After outputting a header, this script simply calls stat with the pathnames mentioned on the command line to get the timestamp of last modification (see the manual for stat on your system to figure out how to change this). It prints the pathname (quoted) and the timestamp.

You would use this as

sh script.sh PATTERN >outputfile

For example:

$ sh script.sh *.log* *.tar >file.cvs

$ cat file.cvs
PATHNAME,TIMESTAMP
"dsmerror.log",2018-07-17 13:00:02.911711652 +0200
"dsminstr.log",2018-07-17 13:00:04.079726608 +0200
"dsminstr.log.bak",2018-05-13 18:00:03.231791181 +0200
"dsminstr.log.lock",2018-07-17 13:00:04.079726608 +0200
"archive_20170823-old.tar",2017-08-22 16:44:23.037803149 +0200
"archive_20170823.tar",2017-08-23 09:35:28.956158119 +0200
"archive_20180409.tar",2018-04-09 09:47:29.472374428 +0200
"archive-chr22.tar",2018-06-19 14:50:45.896447161 +0200
"gene_cache.tar",2018-04-25 09:44:15.518486626 +0200

Since the script is so short, its commands may be written directly on the command line.
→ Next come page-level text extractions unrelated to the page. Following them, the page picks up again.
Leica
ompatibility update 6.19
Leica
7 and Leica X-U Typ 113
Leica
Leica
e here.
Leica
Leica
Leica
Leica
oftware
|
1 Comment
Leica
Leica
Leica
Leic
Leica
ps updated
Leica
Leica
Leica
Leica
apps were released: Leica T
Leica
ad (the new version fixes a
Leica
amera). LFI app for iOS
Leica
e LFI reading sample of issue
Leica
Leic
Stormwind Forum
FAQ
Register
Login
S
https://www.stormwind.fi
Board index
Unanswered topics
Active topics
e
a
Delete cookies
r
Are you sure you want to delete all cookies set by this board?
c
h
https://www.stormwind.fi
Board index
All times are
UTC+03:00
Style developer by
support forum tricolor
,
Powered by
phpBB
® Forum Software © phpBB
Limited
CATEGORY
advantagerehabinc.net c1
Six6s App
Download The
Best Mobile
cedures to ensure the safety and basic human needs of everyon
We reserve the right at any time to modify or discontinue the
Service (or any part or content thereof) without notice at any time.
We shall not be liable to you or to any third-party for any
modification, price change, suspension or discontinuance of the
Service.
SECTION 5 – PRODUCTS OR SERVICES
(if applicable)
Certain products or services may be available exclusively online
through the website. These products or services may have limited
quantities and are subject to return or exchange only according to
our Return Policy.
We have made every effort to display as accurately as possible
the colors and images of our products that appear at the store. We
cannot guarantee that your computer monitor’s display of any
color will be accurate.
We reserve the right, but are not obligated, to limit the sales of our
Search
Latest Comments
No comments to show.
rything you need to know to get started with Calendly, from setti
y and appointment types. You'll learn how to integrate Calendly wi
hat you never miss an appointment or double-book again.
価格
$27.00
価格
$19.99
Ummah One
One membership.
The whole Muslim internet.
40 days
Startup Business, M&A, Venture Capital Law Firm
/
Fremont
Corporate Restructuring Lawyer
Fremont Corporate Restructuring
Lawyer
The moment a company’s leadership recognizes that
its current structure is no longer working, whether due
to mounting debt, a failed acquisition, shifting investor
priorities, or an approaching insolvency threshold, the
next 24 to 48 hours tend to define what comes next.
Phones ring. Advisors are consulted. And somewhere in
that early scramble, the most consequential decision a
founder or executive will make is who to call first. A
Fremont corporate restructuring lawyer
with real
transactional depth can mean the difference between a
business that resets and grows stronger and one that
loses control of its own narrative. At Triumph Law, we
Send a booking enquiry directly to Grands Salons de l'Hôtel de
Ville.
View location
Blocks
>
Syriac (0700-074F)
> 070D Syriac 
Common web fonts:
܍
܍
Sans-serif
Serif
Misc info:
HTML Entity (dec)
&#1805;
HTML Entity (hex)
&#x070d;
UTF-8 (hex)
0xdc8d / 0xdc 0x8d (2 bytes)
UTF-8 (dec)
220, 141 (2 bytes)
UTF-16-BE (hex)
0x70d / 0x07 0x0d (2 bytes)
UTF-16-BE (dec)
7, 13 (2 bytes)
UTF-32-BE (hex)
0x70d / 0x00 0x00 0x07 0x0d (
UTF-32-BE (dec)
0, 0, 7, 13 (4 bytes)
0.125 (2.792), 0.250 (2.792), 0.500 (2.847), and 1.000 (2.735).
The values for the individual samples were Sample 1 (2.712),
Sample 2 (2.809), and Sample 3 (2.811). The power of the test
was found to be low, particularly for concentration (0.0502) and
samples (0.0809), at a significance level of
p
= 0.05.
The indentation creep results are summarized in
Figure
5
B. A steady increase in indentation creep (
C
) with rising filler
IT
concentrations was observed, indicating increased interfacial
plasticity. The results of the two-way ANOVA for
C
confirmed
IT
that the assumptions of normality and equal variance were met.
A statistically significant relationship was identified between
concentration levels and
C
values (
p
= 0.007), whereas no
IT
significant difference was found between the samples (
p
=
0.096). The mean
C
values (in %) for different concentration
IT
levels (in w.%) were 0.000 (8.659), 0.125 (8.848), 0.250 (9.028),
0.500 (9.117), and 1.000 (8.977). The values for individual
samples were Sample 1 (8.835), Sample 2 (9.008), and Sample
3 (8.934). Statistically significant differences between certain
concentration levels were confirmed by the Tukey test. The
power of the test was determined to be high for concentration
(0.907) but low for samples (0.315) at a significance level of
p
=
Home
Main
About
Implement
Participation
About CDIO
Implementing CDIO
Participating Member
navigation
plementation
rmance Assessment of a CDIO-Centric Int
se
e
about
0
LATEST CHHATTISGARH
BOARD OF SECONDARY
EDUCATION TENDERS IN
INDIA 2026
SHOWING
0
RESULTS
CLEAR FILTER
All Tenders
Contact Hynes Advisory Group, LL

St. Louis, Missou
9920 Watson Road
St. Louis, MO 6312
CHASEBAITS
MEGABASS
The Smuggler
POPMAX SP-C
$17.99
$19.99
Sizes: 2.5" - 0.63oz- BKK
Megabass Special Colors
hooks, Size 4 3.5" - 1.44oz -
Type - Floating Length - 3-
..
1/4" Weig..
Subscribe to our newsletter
The equivalent command line for the example above would be

$ { echo "PATHNAME.TIMESTAMP"; stat -c '"%n",%y' *.log* *.tar; } >file.cvs

Now when we have this file, we may want to format it nicely for reporting purposes:

$ column -s, -t file.csv
PATHNAME                    TIMESTAMP
"dsmerror.log"              2018-07-17 13:00:02.911711652 +0200
"dsminstr.log"              2018-07-17 13:00:04.079726608 +0200
"dsminstr.log.bak"          2018-05-13 18:00:03.231791181 +0200
"dsminstr.log.lock"         2018-07-17 13:00:04.079726608 +0200
"archive_20170823-old.tar"  2017-08-22 16:44:23.037803149 +0200
"archive_20170823.tar"      2017-08-23 09:35:28.956158119 +0200
"archive_20180409.tar"      2018-04-09 09:47:29.472374428 +0200
"archive-chr22.tar"         2018-06-19 14:50:45.896447161 +0200
"gene_cache.tar"            2018-04-25 09:44:15.518486626 +0200

This works unless any of the pathnames contains a comma.

To properly format this with a CSV parser, which would also cope with pathnames containing commas:

$ csvlook file.csv
| PATHNAME                 | TIMESTAMP                           |
| ------------------------ | ----------------------------------- |
| dsmerror.log             | 2018-07-17 13:00:02.911711652 +0200 |
| dsminstr.log             | 2018-07-17 13:00:04.079726608 +0200 |
| dsminstr.log.bak         | 2018-05-13 18:00:03.231791181 +0200 |
| dsminstr.log.lock        | 2018-07-17 13:00:04.079726608 +0200 |
| archive_20170823-old.tar | 2017-08-22 16:44:23.037803149 +0200 |
| archive_20170823.tar     | 2017-08-23 09:35:28.956158119 +0200 |
| archive_20180409.tar     | 2018-04-09 09:47:29.472374428 +0200 |
| archive-chr22.tar        | 2018-06-19 14:50:45.896447161 +0200 |
| gene_cache.tar           | 2018-04-25 09:44:15.518486626 +0200 |

csvlook is part of csvkit, a Python toolkit for working with CSV files.